There’s probably cuts all over the DVSA as well, resulting in a lack of staff. Rather than fix the issues, it seems that they would rather change the rules to make it harder, and cut the levels down.
11 comments
> It could mean new drivers being asked to wait 28 days before booking another driving test if they fail.
>This would see the current wait of 10 working days after a test failure being extended by 18 days.
Wow, that’s assuming people can rebook that quickly.
Unsurprisingly nothing in the article supports the claim that a test failure is or will be punished.
You can take part in a consultation on this on the DVSA site.
I think most of these are shitty ideas to cover up cracks in the system.
Pretty long waits for a test anyway, I wonder how quickly people who fail get on the case of rebooking as it is. When they attempt to book isn’t really of that much concern if a wait is months anyway, not really much of a punishment. I was kind of hoping they’d make it so people can’t just keep booking tests then pass on their twelfth attempt as there is clearly something fundamentally wrong with people who need that much to get them driving properly.
When I was a lad, in the good old days. I screwed up my driving test applications. I made two applications, they should have been about a month apart. In case I failed the first test there would be a backup test. If I passed I could cancel the second event and receive a refund cheque.
Instead they were five days apart. The first on a Monday and the second on Friday.
I failed the Monday test and passed it Friday afternoon.
No. They should stop wasting time and make every car driver take a day course every 2 years. Like how a CBT works on a motorbike. The amount of drivers who have no clue how to drive, self awareness, basic knowledge is scary.
Make it a free course, I don’t know.
Does nothing to address those who’ve already got a licence and get steadily worse over time.
Or, you know, those drivers who run over pedestrians and cyclists leaving them with life-changing injuries, and walk away from court with six points and a £350 fine.
Should be Max 3 tries or you are deemed ‘incapable’ 🙂
I don’t get why people are so up in arms about this, it’s a common practice around most of European countries. It gives you more time to better assess what you don’t wrong and be better prepared next time, maybe even get some extra hours in.

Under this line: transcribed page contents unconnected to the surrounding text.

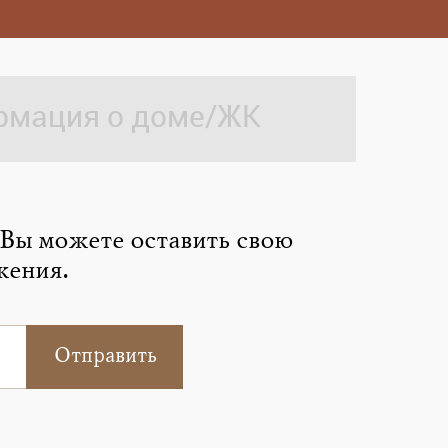
мация о доме/ЖК
 Вы можете оставить свою
жения.
Отправить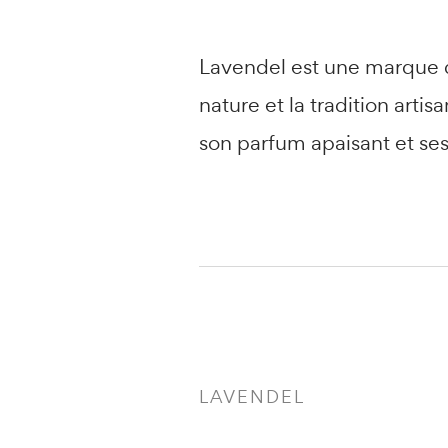
Lavendel est une marque de
nature et la tradition art
son parfum apaisant et ses
LAVENDEL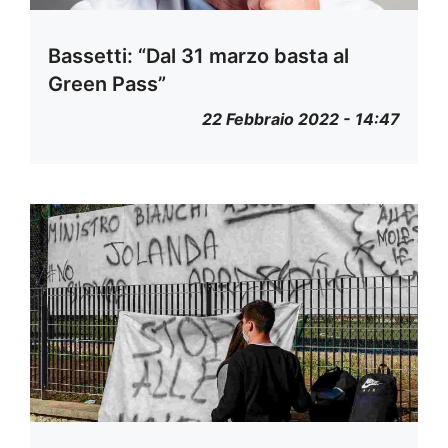
Bassetti: “Dal 31 marzo basta al
Green Pass”
22 Febbraio 2022 - 14:47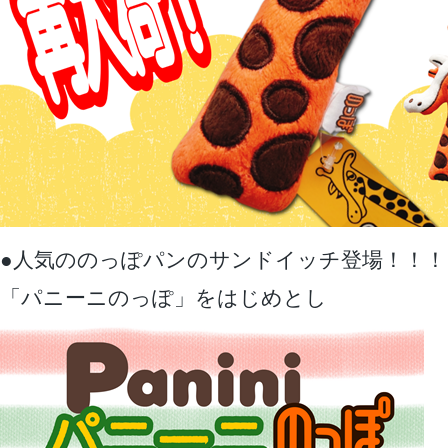
●人気ののっぽパンのサンドイッチ登場！！！
「パニーニのっぽ」をはじめとし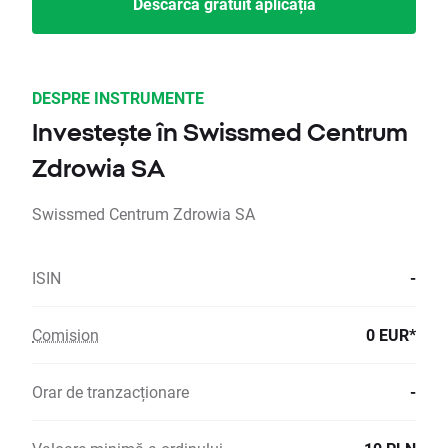
Descarcă gratuit aplicația
DESPRE INSTRUMENTE
Investește în Swissmed Centrum
Zdrowia SA
Swissmed Centrum Zdrowia SA
ISIN
-
Comision
0 EUR*
Orar de tranzacționare
-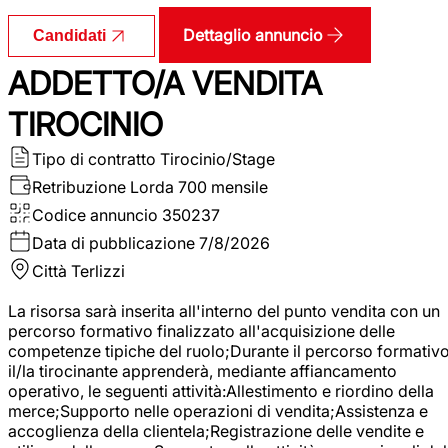
Dettaglio annuncio
Candidati
ADDETTO/A VENDITA
TIROCINIO
Tipo di contratto
Tirocinio/Stage
Retribuzione Lorda
700 mensile
Codice annuncio
350237
Data di pubblicazione
7/8/2026
Città
Terlizzi
La risorsa sarà inserita all'interno del punto vendita con un
percorso formativo finalizzato all'acquisizione delle
competenze tipiche del ruolo;Durante il percorso formativo
il/la tirocinante apprenderà, mediante affiancamento
operativo, le seguenti attività:Allestimento e riordino della
merce;Supporto nelle operazioni di vendita;Assistenza e
accoglienza della clientela;Registrazione delle vendite e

You’re already being punished for failing by having to pay 80 million pounds to do lessons and take the test again
Firstly, the rise in applications is due, possibly, to the absolutely fucking dire state of public transport, mainly outside of London. My GF used to catch a bus to work – it’s 5 miles – the service was cut and replaced with one at 5.50am, which would get her to work 3 hours early. She could wait for the next one at 9.50am, but that gets her to work an hour late. She now walks.

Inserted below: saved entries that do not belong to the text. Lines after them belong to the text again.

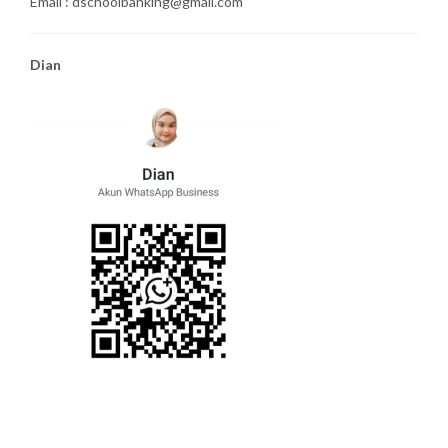
Email : dschoolbanking@gmail.com
Dian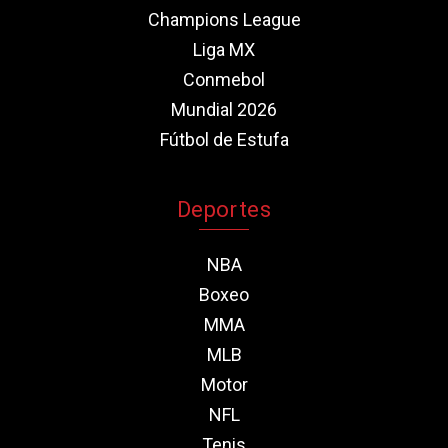
Champions League
Liga MX
Conmebol
Mundial 2026
Fútbol de Estufa
Deportes
NBA
Boxeo
MMA
MLB
Motor
NFL
Tenis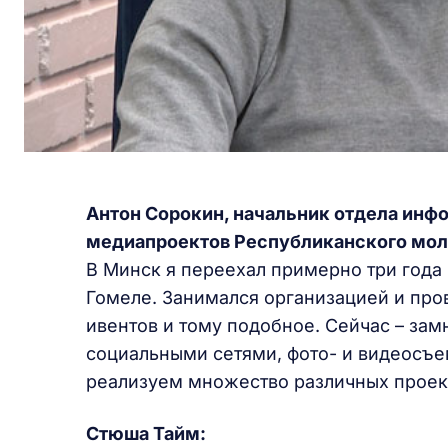
Антон Сорокин, начальник отдела ин
медиапроектов Республиканского мол
В Минск я переехал примерно три года 
Гомеле. Занимался организацией и про
ивентов и тому подобное. Сейчас – зам
социальными сетями, фото- и видеосъ
реализуем множество различных проек
Стюша Тайм
: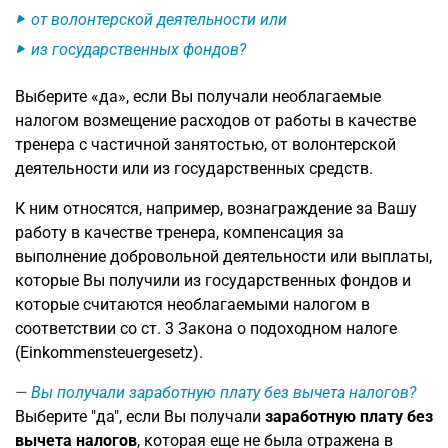
от волонтерской деятельности или
из государственных фондов?
Выберите «да», если Вы получали необлагаемые
налогом возмещение расходов от работы в качестве
тренера с частичной занятостью, от волонтерской
деятельности или из государственных средств.
К ним относятся, например, вознаграждение за Вашу
работу в качестве тренера, компенсация за
выполнение добровольной деятельности или выплаты,
которые Вы получили из государственных фондов и
которые считаются необлагаемыми налогом в
соответствии со ст. 3 Закона о подоходном налоге
(Einkommensteuergesetz).
Вы получали заработную плату без вычета налогов?
Выберите "да", если Вы получали
заработную плату без
вычета налогов
, которая еще не была отражена в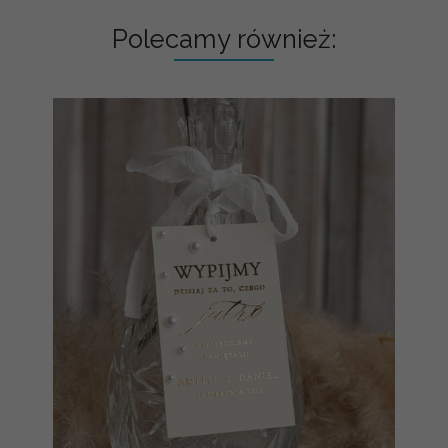
Polecamy również: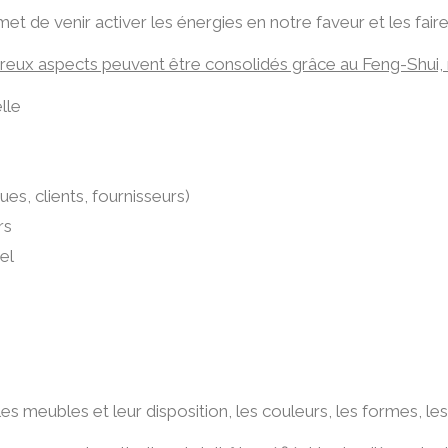
de venir activer les énergies en notre faveur et les fair
eux aspects peuvent être consolidés grâce au Feng-Shui
lle
es, clients, fournisseurs)
rs
el
 les meubles et leur disposition, les couleurs, les formes, le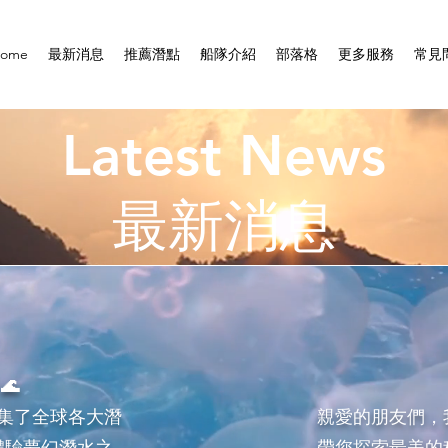
ome
最新消息
推薦潛點
船隊介紹
部落格
更多服務
常見
Latest News
最新消息
🌊
集了全球各大潛
親愛的朋友們，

After the government cuts to the subsidy in this area of 400k, nearly all the useful routes were cut, probably to make it fail far harder, because, if nobody is using the service(s), they can cut it completely, and thus, save money. My guess is that the figures would show that the “morning” routes have hardly anyone on them, and would fit the criteria to allow them to be cut.
Couple that with the fact that it’s ridiculously expensive (got the bus the 2 miles back from a pub the other night and it was £6.40 – had I known before I got on, I would have staggered), and it’s no wonder that more people are applying for a driving test – even while being told that everyone is working from home.
There’s probably cuts all over the DVSA as well, resulting in a lack of staff. Rather than fix the issues, it seems that they would rather change the rules to make it harder, and cut the levels down.
We call this “papering over the cracks”.